At this point, richer (i.e. older) Spectator readers may have spent a few joyous weeks in their cottage in Cornwall, and are considering decamping there permanently. Be careful: it may be that, unbeknownst to you, the most enjoyable aspect of your cottage is the contrast between it and your main home.

Someone who clearly understood the process of hedonic adaptation was the late Sir James Goldsmith, who remarked: ‘When a man marries his mistress, he creates an immediate job vacancy.’ Correspondingly, when a man moves into his holiday home, he may create an immediate urge to travel somewhere else.


What’s interesting about hedonic adaptation is that it is an unavoidable facet of human perception, yet plays almost no part in the formulation of legislation or economic policy, where people pretend to a spurious constancy. The act of looking at the world through a lens of averages often leads people to focus on optimising B, when the better and more resilient solution might be a mixture of A and C. Should we try to discourage driving every day, or should we instigate car-free days? The latter may be much more fun. I call this approach Creme Egg Libertarianism — the idea that people might be better off when free to do what they like, but not all the time.

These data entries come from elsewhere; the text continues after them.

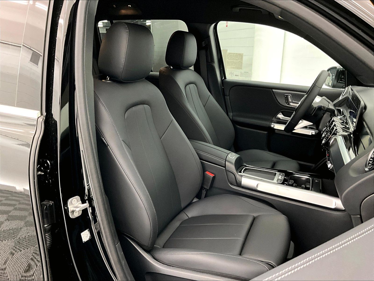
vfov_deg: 48.2
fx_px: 313
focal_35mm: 29
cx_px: 187
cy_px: 140
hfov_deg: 61.7
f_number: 1.8
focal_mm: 3
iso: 320
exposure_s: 1/30
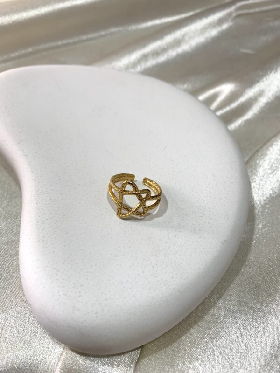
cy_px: 186
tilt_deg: -55.8
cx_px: 140
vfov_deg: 67.3
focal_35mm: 26
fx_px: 280
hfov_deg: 53.1
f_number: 1.8
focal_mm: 4.25
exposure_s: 1/100
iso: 80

Certainly we are evolutionarily wired to notice contrasts, not constants. Folk wisdom tells us ‘variety is the spice of life’ and ‘a change is as good as a rest’. Most religions prescribe alternate periods of feasting and fasting, rather than a monotonous diet. Variety matters. As Nassim Taleb observes, the perfect temperature for human comfort is not static: we’re happiest at a slightly high temperature moderated by a random cooling breeze. This is why it feels so damned good when you open the windows in your house. It also explains what’s fundamentally unsatisfying about air conditioning and hermetically sealed buildings. Yet, in the words of my chum Graham Fink: ‘Instead of adapting to our environment as we evolved to do, we are lazily adapting our environment to suit us.’ Or what we think suits us.

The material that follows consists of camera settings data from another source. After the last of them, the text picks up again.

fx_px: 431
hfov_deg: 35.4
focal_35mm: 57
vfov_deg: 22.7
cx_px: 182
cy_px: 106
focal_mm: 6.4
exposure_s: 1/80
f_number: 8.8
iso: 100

As air conditioning shows, we are getting this wrong. Look at how we repeatedly react to technology. ‘Aha,’ we say, ‘this new thing means we should do more of the new thing and less of the old thing it replaces.’ In fact we should probably react to most new technology by doing more of the new thing and more of another thing which is the opposite of the new thing. Digital music led to an explosion in concert-going and the revival of vinyl. Videoconferencing shouldn’t be seen just as a means to save money on travel and real estate — it should also be complemented by employees spending more time in the pub.

That bloke Kahneman was undoubtedly right. There is a kind of mental crop rotation which is good for our happiness. Instead the world is increasingly designed for mental monoculture.